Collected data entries
- Opening Delimiter -
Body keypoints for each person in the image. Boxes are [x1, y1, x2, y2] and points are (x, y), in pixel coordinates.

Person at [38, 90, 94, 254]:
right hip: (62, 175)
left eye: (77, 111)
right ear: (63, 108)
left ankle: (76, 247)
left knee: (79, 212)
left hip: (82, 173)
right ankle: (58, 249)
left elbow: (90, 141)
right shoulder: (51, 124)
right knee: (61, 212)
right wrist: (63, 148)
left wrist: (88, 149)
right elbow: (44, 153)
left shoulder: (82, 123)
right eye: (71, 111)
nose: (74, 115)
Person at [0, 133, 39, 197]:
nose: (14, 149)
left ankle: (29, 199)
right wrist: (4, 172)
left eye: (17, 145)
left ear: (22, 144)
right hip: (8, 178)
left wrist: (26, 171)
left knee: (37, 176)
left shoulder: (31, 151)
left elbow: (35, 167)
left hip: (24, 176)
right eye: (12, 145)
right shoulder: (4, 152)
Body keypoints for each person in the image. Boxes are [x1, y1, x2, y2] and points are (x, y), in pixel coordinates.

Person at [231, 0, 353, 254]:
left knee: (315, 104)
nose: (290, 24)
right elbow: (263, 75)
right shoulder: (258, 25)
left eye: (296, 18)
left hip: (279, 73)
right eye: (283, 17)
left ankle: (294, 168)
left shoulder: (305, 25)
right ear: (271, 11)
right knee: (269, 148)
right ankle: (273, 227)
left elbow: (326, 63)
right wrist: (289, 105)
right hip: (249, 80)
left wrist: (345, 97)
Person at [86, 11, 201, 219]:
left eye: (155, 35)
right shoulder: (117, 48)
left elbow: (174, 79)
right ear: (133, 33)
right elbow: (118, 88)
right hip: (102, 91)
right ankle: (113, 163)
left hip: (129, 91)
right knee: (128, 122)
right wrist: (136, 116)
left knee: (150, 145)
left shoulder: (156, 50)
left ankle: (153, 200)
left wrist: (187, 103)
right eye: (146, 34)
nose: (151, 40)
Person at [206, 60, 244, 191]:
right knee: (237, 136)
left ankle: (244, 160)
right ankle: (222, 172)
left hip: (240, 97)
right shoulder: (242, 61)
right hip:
- Closing Delimiter -
▶ _PROBLEM_:
Work out how many lines in the data above contain the word "ankle" and respond with that number only.

▶ _YOUR SOLUTION_:
9